Required work:
Could you repeat the entries below word for word, everything from the very first line down to the line containing "Reading right to", with that line included?

Record excerpts:
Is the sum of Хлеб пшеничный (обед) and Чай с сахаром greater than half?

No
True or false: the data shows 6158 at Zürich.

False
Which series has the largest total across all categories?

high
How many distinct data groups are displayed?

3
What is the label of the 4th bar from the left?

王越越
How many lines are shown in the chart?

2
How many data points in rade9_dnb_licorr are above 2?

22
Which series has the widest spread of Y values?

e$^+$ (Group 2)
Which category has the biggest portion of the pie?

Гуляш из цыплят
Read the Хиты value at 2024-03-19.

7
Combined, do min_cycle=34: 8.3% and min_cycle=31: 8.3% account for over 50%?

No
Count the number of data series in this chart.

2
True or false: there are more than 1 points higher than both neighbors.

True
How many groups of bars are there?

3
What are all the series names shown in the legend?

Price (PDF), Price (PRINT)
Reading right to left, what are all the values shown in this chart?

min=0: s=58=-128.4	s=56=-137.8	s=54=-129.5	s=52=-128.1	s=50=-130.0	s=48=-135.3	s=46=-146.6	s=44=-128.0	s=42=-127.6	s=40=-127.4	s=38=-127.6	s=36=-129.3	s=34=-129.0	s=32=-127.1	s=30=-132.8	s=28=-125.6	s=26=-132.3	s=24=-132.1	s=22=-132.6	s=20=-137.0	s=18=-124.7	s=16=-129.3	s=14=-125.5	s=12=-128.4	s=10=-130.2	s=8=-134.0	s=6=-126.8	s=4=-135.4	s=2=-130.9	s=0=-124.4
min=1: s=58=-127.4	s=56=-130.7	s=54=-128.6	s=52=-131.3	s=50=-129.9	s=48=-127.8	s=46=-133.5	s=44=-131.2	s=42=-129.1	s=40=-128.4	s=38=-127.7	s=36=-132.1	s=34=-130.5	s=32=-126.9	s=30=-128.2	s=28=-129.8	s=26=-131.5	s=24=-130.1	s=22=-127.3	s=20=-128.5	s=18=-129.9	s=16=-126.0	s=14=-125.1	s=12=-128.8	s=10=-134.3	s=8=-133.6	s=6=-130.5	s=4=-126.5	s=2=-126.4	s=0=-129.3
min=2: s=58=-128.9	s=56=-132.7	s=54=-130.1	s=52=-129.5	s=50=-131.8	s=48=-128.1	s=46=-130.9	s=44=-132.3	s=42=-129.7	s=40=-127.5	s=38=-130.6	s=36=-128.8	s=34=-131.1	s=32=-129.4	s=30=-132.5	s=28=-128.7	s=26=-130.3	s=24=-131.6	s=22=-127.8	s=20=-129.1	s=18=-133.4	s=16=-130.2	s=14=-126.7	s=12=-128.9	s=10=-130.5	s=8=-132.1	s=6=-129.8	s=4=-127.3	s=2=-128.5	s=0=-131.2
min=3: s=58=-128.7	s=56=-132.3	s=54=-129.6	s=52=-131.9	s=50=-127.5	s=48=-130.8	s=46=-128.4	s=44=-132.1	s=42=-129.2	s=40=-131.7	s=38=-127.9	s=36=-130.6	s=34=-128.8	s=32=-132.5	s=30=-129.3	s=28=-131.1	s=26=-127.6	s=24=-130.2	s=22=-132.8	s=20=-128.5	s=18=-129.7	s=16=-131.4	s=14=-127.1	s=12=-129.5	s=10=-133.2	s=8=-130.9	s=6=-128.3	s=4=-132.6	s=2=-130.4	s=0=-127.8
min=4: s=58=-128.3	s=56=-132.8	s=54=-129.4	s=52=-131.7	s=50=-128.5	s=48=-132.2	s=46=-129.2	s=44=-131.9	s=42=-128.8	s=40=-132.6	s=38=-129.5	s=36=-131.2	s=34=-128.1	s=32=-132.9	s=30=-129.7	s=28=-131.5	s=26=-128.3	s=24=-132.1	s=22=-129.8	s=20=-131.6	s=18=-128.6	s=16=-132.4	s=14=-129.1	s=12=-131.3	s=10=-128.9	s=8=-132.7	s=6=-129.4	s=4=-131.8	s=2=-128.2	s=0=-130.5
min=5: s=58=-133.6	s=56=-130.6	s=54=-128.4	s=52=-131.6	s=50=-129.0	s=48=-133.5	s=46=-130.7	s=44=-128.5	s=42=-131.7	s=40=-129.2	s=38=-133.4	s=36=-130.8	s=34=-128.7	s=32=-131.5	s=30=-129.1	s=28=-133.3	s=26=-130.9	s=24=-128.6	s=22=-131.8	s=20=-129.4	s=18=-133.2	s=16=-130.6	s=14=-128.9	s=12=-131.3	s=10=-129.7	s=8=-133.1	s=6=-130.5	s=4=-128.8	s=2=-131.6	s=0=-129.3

Answer:
Is the sum of Хлеб пшеничный (обед) and Чай с сахаром greater than half?

No
True or false: the data shows 6158 at Zürich.

False
Which series has the largest total across all categories?

high
How many distinct data groups are displayed?

3
What is the label of the 4th bar from the left?

王越越
How many lines are shown in the chart?

2
How many data points in rade9_dnb_licorr are above 2?

22
Which series has the widest spread of Y values?

e$^+$ (Group 2)
Which category has the biggest portion of the pie?

Гуляш из цыплят
Read the Хиты value at 2024-03-19.

7
Combined, do min_cycle=34: 8.3% and min_cycle=31: 8.3% account for over 50%?

No
Count the number of data series in this chart.

2
True or false: there are more than 1 points higher than both neighbors.

True
How many groups of bars are there?

3
What are all the series names shown in the legend?

Price (PDF), Price (PRINT)
Reading right to left, what are all the values shown in this chart?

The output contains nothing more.